Recently the news broke that a developer sabotaged two of his own libraries open source, causing interruptions in thousands of applications that used them.
Mark Squires, the author of two JavaScript libraries with over 21 dependent applications and over 000 million weekly downloads, updated his plans late last week after being unchanged for more than a year. The updates contained code to produce an infinite loop which caused gibberish to appear from dependent applications, preceded by the words "Freedom Freedom Freedom."
squires did not provide any reason to do so, but a "faker.js" file was changed to "What really happened to Aaron Swartz?"
Swartz was a leading developer who helped establish Creative Commons, RSS, and Reddit. In 2011, Swartz was accused of stealing documents from the JSTOR academic database in an attempt to make them freely accessible.
The activist iInvolved in great causes such as Net Neutrality, he opposed the SOPA and PIPA laws (equivalent to Hadopi in the United States). Aaron Swartz committed suicide in January 2013. Subject to depressive episodes, he was under heavy judicial processes. He faced no less than $ 4 million in fines and 30 years in prison for decrypting and stealing 4 million academic documents from MIT and the Jstor site. An act carried out in the name of free access to knowledge. An act that also earned him the accusation of "crime" ("felony") by the American justice.
Aaron Swartz stubbornly refused to accept the term, according to his colleague Lawrence Lessig. A refusal that, after 18 months of negotiations, would lead to a trial with potentially very severe penalties.
In reaction to his death, several professors at MIT have decided to honor his struggle, which they support, by uploading PDF files of their work to fight against the copyright of scholarly articles. In addition to these professors, MIT also officially and as an institution decided to conduct an internal investigation to determine how the Boston school had acted, in detail, since the start of the document “theft” issue. What if their decisions had not been disproportionate?
At the same time, since included the Swartz reference in the "Readme" fileSquires also tweeted those same words and included a link to a thread claiming that Swartz was murdered after discovering child pornography on MIT servers. This now-deleted post (but available on the Web Archive), included in the thread, read:
“No, it is not Aaron Swartz who should be tried, but this high salaried institution of learning, MIT, which is responsible for the heinous crimes that led to his death. The risks taken by Swartz, who thus threatened MIT, can only be understood through the theme of child pornography orchestrated and produced by his acclaimed teachers and distributed to his wealthy and powerful backers. MIT's cyber pokers serve a clientele that includes the highest echelon of the State Department, large corporations, intelligence agencies, the military and the White House.

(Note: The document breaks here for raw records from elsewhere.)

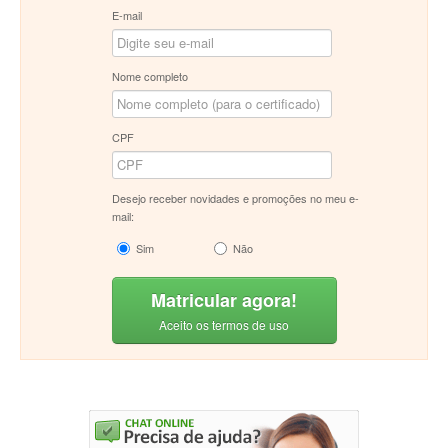
E-mail
Nome completo
CPF
Desejo receber novidades e promoções no meu e-
mail:
Sim
Não
Matricular agora!
Aceito os termos de uso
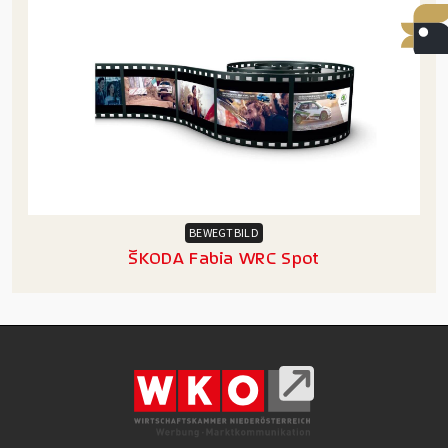
BEWEGTBILD
ŠKODA Fabia WRC Spot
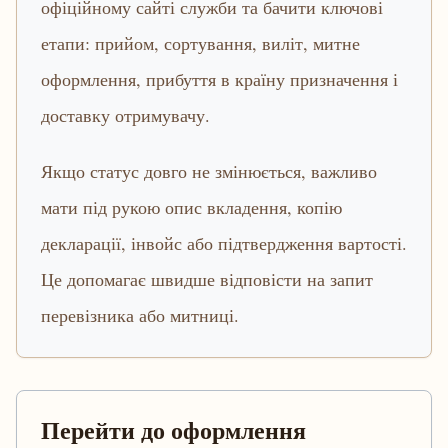
офіційному сайті служби та бачити ключові
етапи: прийом, сортування, виліт, митне
оформлення, прибуття в країну призначення і
доставку отримувачу.
Якщо статус довго не змінюється, важливо
мати під рукою опис вкладення, копію
декларації, інвойс або підтвердження вартості.
Це допомагає швидше відповісти на запит
перевізника або митниці.
Перейти до оформлення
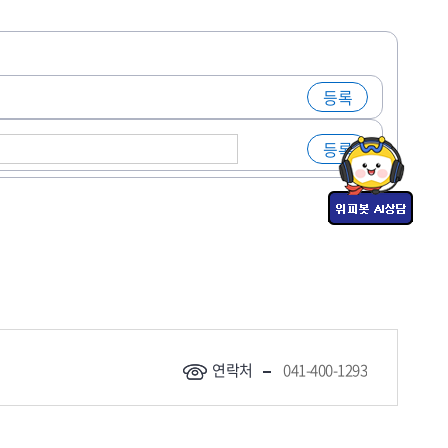
연락처
041-400-1293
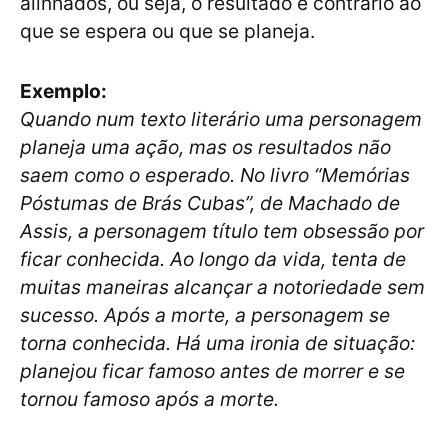
alinhados, ou seja, o resultado é contrário ao
que se espera ou que se planeja.
Exemplo:
Quando num texto literário uma personagem
planeja uma ação, mas os resultados não
saem como o esperado. No livro “Memórias
Póstumas de Brás Cubas”, de Machado de
Assis, a personagem título tem obsessão por
ficar conhecida. Ao longo da vida, tenta de
muitas maneiras alcançar a notoriedade sem
sucesso. Após a morte, a personagem se
torna conhecida. Há uma ironia de situação:
planejou ficar famoso antes de morrer e se
tornou famoso após a morte.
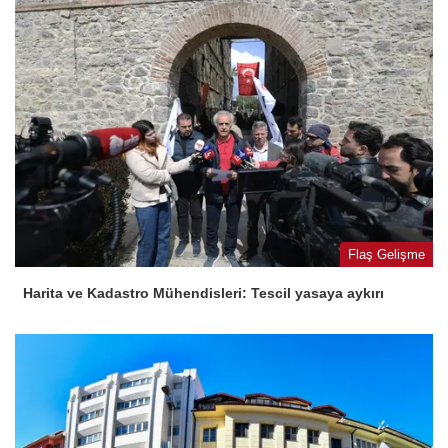
Flaş Gelişme
Harita ve Kadastro Mühendisleri: Tescil yasaya aykırı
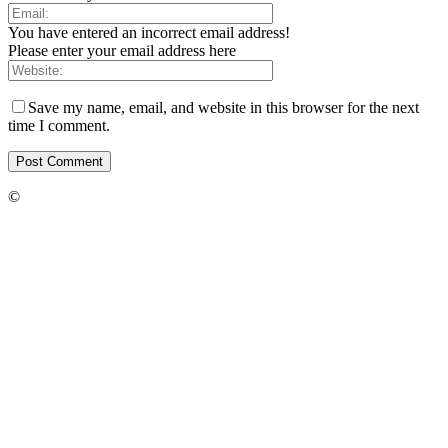
You have entered an incorrect email address!
Please enter your email address here
Save my name, email, and website in this browser for the next
time I comment.
©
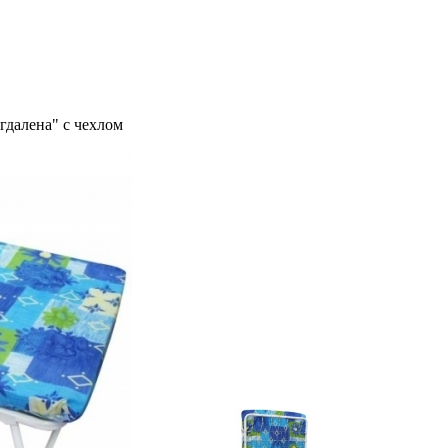
гдалена" с чехлом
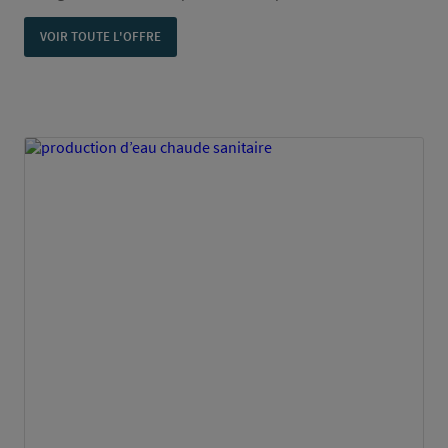
VOIR TOUTE L'OFFRE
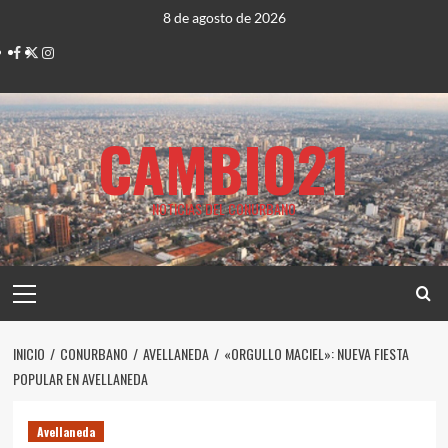
Saltar
8 de agosto de 2026
al
Facebook
Twitter
Instagram
contenido
CAMBIO21
NOTICIAS DEL CONURBANO
Menú
principal
INICIO
CONURBANO
AVELLANEDA
«ORGULLO MACIEL»: NUEVA FIESTA
POPULAR EN AVELLANEDA
Avellaneda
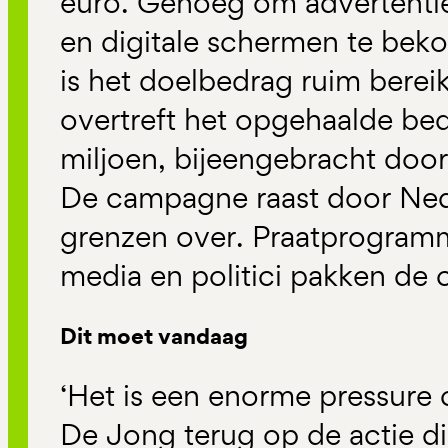
euro. Genoeg om advertenti
en digitale schermen te bek
is het doelbedrag ruim berei
overtreft het opgehaalde bed
miljoen, bijeengebracht doo
De campagne raast door Ned
grenzen over. Praatprogramma
media en politici pakken de
Dit moet vandaag
‘Het is een enorme pressure 
De Jong terug op de actie die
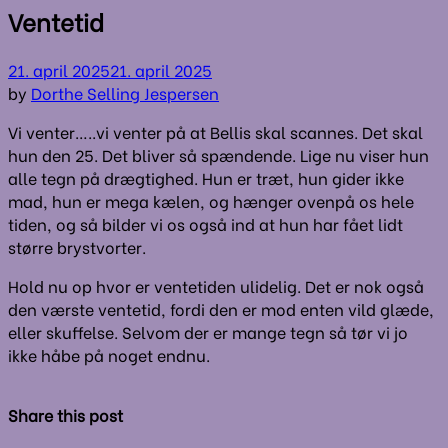
Ventetid
21. april 2025
21. april 2025
by
Dorthe Selling Jespersen
Vi venter…..vi venter på at Bellis skal scannes. Det skal
hun den 25. Det bliver så spændende. Lige nu viser hun
alle tegn på drægtighed. Hun er træt, hun gider ikke
mad, hun er mega kælen, og hænger ovenpå os hele
tiden, og så bilder vi os også ind at hun har fået lidt
større brystvorter.
Hold nu op hvor er ventetiden ulidelig. Det er nok også
den værste ventetid, fordi den er mod enten vild glæde,
eller skuffelse. Selvom der er mange tegn så tør vi jo
ikke håbe på noget endnu.
Share this post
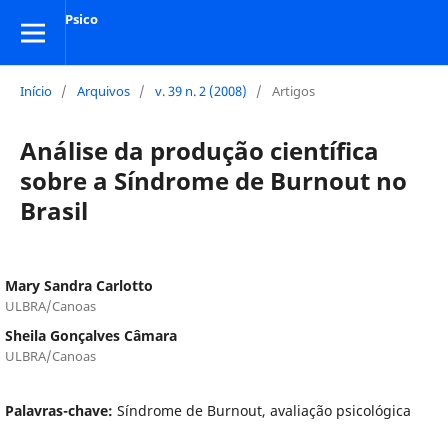
Psico
Início
/
Arquivos
/
v. 39 n. 2 (2008)
/
Artigos
Análise da produção científica
sobre a Síndrome de Burnout no
Brasil
Mary Sandra Carlotto
ULBRA/Canoas
Sheila Gonçalves Câmara
ULBRA/Canoas
Palavras-chave:
Síndrome de Burnout, avaliação psicológica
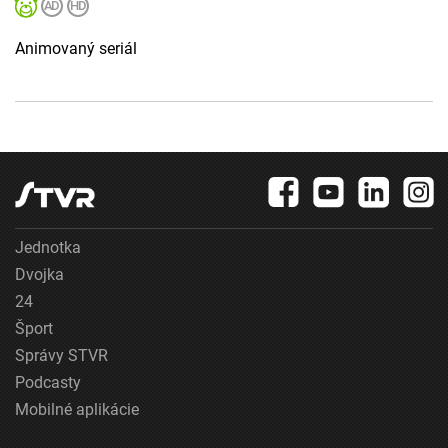
Animovaný seriál
Jednotka
Dvojka
24
Šport
Správy STVR
Podcasty
Mobilné aplikácie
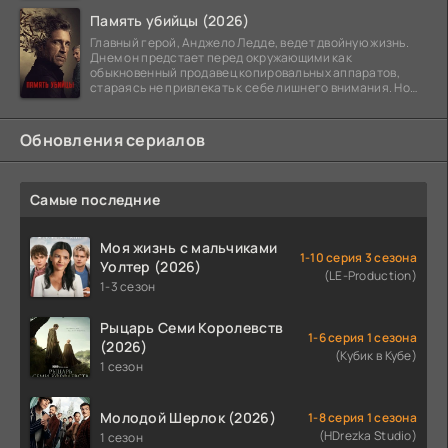
Память убийцы (2026)
Главный герой, Анджело Ледде, ведет двойную жизнь.
Днем он предстает перед окружающими как
обыкновенный продавец копировальных аппаратов,
стараясь не привлекать к себе лишнего внимания. Но
когда
Обновления сериалов
Самые последние
Моя жизнь с мальчиками
1-10 серия 3 сезона
Уолтер (2026)
(LE-Production)
1-3 сезон
Рыцарь Семи Королевств
1-6 серия 1 сезона
(2026)
(Кубик в Кубе)
1 сезон
Молодой Шерлок (2026)
1-8 серия 1 сезона
(HDrezka Studio)
1 сезон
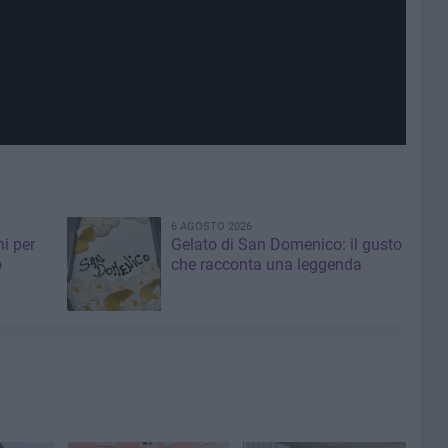
6 AGOSTO 2026
i per
Gelato di San Domenico: il gusto
o
che racconta una leggenda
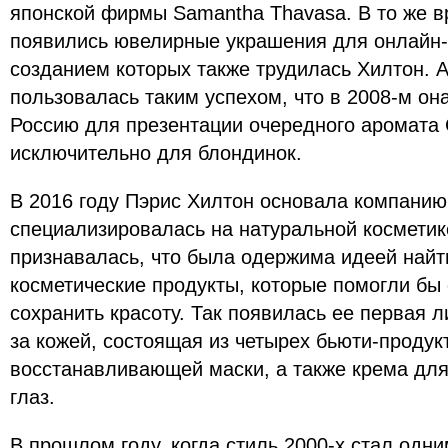
японской фирмы Samantha Thavasa. В то же в
появились ювелирные украшения для онлайн-
созданием которых также трудилась Хилтон. А
пользовалась таким успехом, что в 2008-м он
Россию для презентации очередного аромата 
исключительно для блондинок.
В 2016 году Пэрис Хилтон основала компанию Hi
специализировалась на натуральной косметик
признавалась, что была одержима идеей найт
косметические продукты, которые помогли бы
сохранить красоту. Так появилась ее первая 
за кожей, состоящая из четырех бьюти-продук
восстанавливающей маски, а также крема для
глаз.
В прошлом году, когда стиль 2000-х стал одн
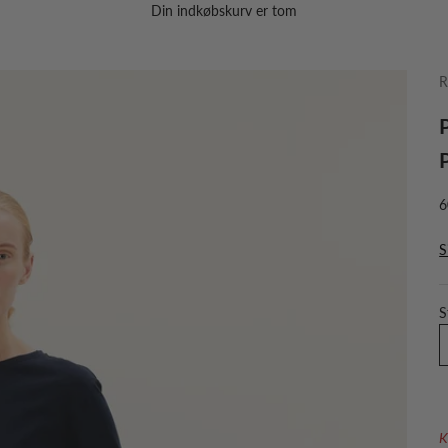
Din indkøbskurv er tom
R
S
6
S
S
K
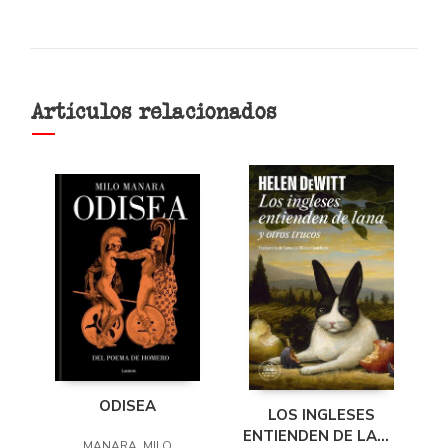
Artículos relacionados
ODISEA
LOS INGLESES
ENTIENDEN DE LANA
MANARA, MILO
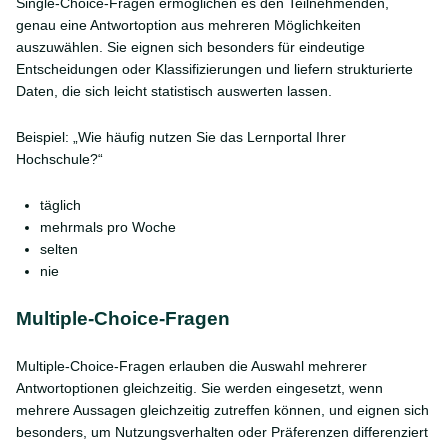
Single-Choice-Fragen ermöglichen es den Teilnehmenden,
genau eine Antwortoption aus mehreren Möglichkeiten
auszuwählen. Sie eignen sich besonders für eindeutige
Entscheidungen oder Klassifizierungen und liefern strukturierte
Daten, die sich leicht statistisch auswerten lassen.
Beispiel: „Wie häufig nutzen Sie das Lernportal Ihrer
Hochschule?“
täglich
mehrmals pro Woche
selten
nie
Multiple-Choice-Fragen
Multiple-Choice-Fragen erlauben die Auswahl mehrerer
Antwortoptionen gleichzeitig. Sie werden eingesetzt, wenn
mehrere Aussagen gleichzeitig zutreffen können, und eignen sich
besonders, um Nutzungsverhalten oder Präferenzen differenziert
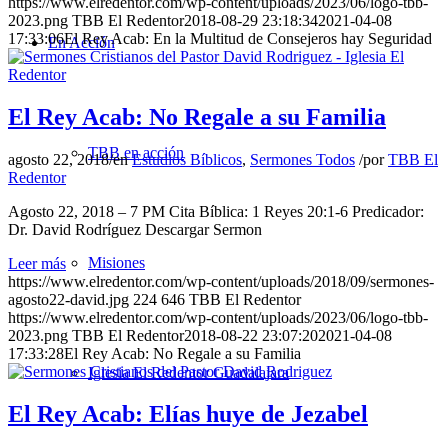
https://www.elredentor.com/wp-content/uploads/2023/06/logo-tbb-
2023.png
TBB El Redentor
2018-08-29 23:18:34
2021-04-08
17:33:06
El Rey Acab: En la Multitud de Consejeros hay Seguridad
En Acción
El Rey Acab: No Regale a su Familia
TBB en acción
agosto 22, 2018
/
en
Estudios Bíblicos
,
Sermones Todos
/
por
TBB El
Redentor
Agosto 22, 2018 – 7 PM Cita Bíblica: 1 Reyes 20:1-6 Predicador:
Dr. David Rodríguez Descargar Sermon
Misiones
Leer más
https://www.elredentor.com/wp-content/uploads/2018/09/sermones-
agosto22-david.jpg
224
646
TBB El Redentor
https://www.elredentor.com/wp-content/uploads/2023/06/logo-tbb-
2023.png
TBB El Redentor
2018-08-22 23:07:20
2021-04-08
17:33:28
El Rey Acab: No Regale a su Familia
Iglesia El Redentor Guadalajara
El Rey Acab: Elías huye de Jezabel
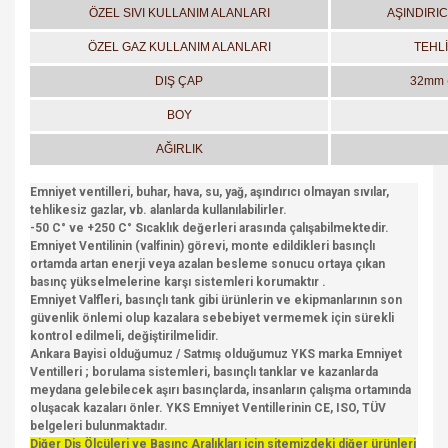
ÖZEL SIVI KULLANIM ALANLARI
AŞINDIRIC
ÖZEL GAZ KULLANIM ALANLARI
TEHL
DIŞ ÇAP
32mm (
BOY
AĞIRLIK
Emniyet ventilleri, buhar, hava, su, yağ, aşındırıcı olmayan sıvılar,
tehlikesiz gazlar, vb. alanlarda kullanılabilirler.
-50 C° ve +250 C° Sıcaklık değerleri arasında çalışabilmektedir.
Emniyet Ventilinin (valfinin) görevi, monte edildikleri basınçlı
ortamda artan enerji veya azalan besleme sonucu ortaya çıkan
basınç yükselmelerine karşı sistemleri korumaktır .
Emniyet Valfleri, basınçlı tank gibi ürünlerin ve ekipmanlarının son
güvenlik önlemi olup kazalara sebebiyet vermemek için sürekli
kontrol edilmeli, değiştirilmelidir.
Ankara Bayisi olduğumuz / Satmış olduğumuz YKS marka Emniyet
Ventilleri ; borulama sistemleri, basınçlı tanklar ve kazanlarda
meydana gelebilecek aşırı basınçlarda, insanların çalışma ortamında
oluşacak kazaları önler. YKS Emniyet Ventillerinin CE, ISO, TÜV
belgeleri bulunmaktadır.
Diğer Diş Ölçüleri ve Basınç Aralıkları için sitemizdeki diğer ürünleri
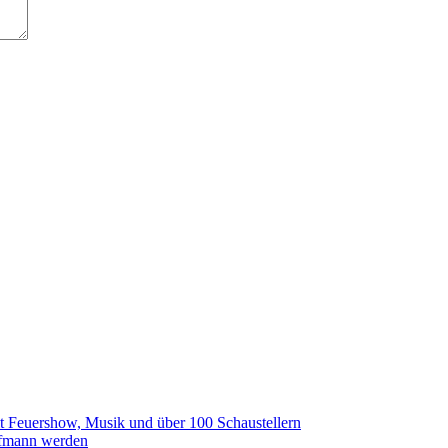
t Feuershow, Musik und über 100 Schaustellern
aufmann werden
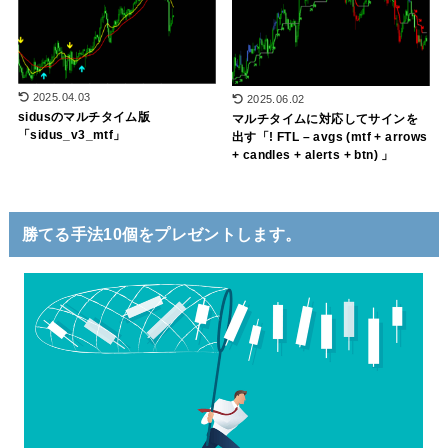
2025.04.03
2025.06.02
sidusのマルチタイム版
マルチタイムに対応してサインを
「sidus_v3_mtf」
出す「! FTL – avgs (mtf + arrows
+ candles + alerts + btn) 」
勝てる手法10個をプレゼントします。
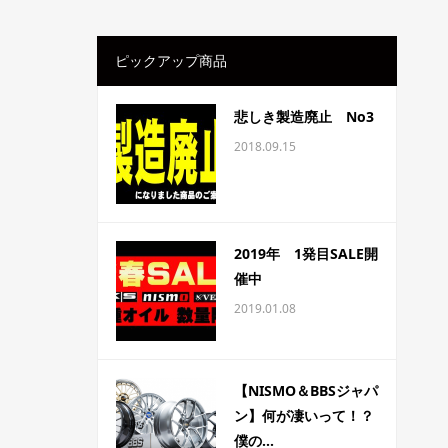
ピックアップ商品
悲しき製造廃止 No3
2018.09.15
2019年 1発目SALE開
催中
2019.01.08
【NISMO＆BBSジャパ
ン】何が凄いって！？
僕の...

Every element of the Swartz Affair indicates that he died in a heroic attempt to expose the perversion that has corrupted the hearts and minds of the world's elite, a heinous and often deadly vice that traumatizes innocent children and threatens every family on this planet.
This display of facts is a winding road that leads from the Sacred Ivy Halls in Boston to the outskirts of Phnom Penh, where a world-renowned professor has organized youth sex services for visiting dignitaries and sent encrypted child pornography via satellite to bases. of illicit data. on the MIT campus.
Nicholas Negroponte, you no longer have a place to hide in Southeast Asia or Africa. You are under surveillance and you will be persecuted relentlessly, not only for child pornography and pimping, but now as an accessory to murder. Your only way out is to return the video files with the full list of names, and you better do that as soon as possible, because the powerful pedophiles on this list will silence you to cover their own tracks. "
Library Sabotage Raises Concerns on software supply chain security, which is crucial for many organizations, including Fortune 500 companies. The two sabotaged libraries, Faker.js and Colors.js, have created problems for people using the cloud SDK from Amazon.
Critics have long said that large corporations take advantage of open source ecosystems without paying properly to the developers for their time. In turn, responsible software developers are unfairly tested.
In fact, Squires said in 2020 that he will no longer support large companies with the work he does for free.
"Take this opportunity to either send me a six-figure annual contract or fork the project and have someone else work on it," he wrote.
The ability of a single developer to curb such a large application base highlights a fundamental weakness in the current architecture of free and open source software. Add to that the havoc caused by overlooked security vulnerabilities in widely used open source applications and you have a recipe for potential disaster.
Source: https://web.archive.org
Hello! This news is missing something that for me also draws a lot of attention: when all these events happened, GitHub (apparently) suspended the programmer's account, alluding that he had violated the "terms of service", blocking him from accessing his own code ... WTF ? Since when do you decide what things an open source programmer can do with their own projects?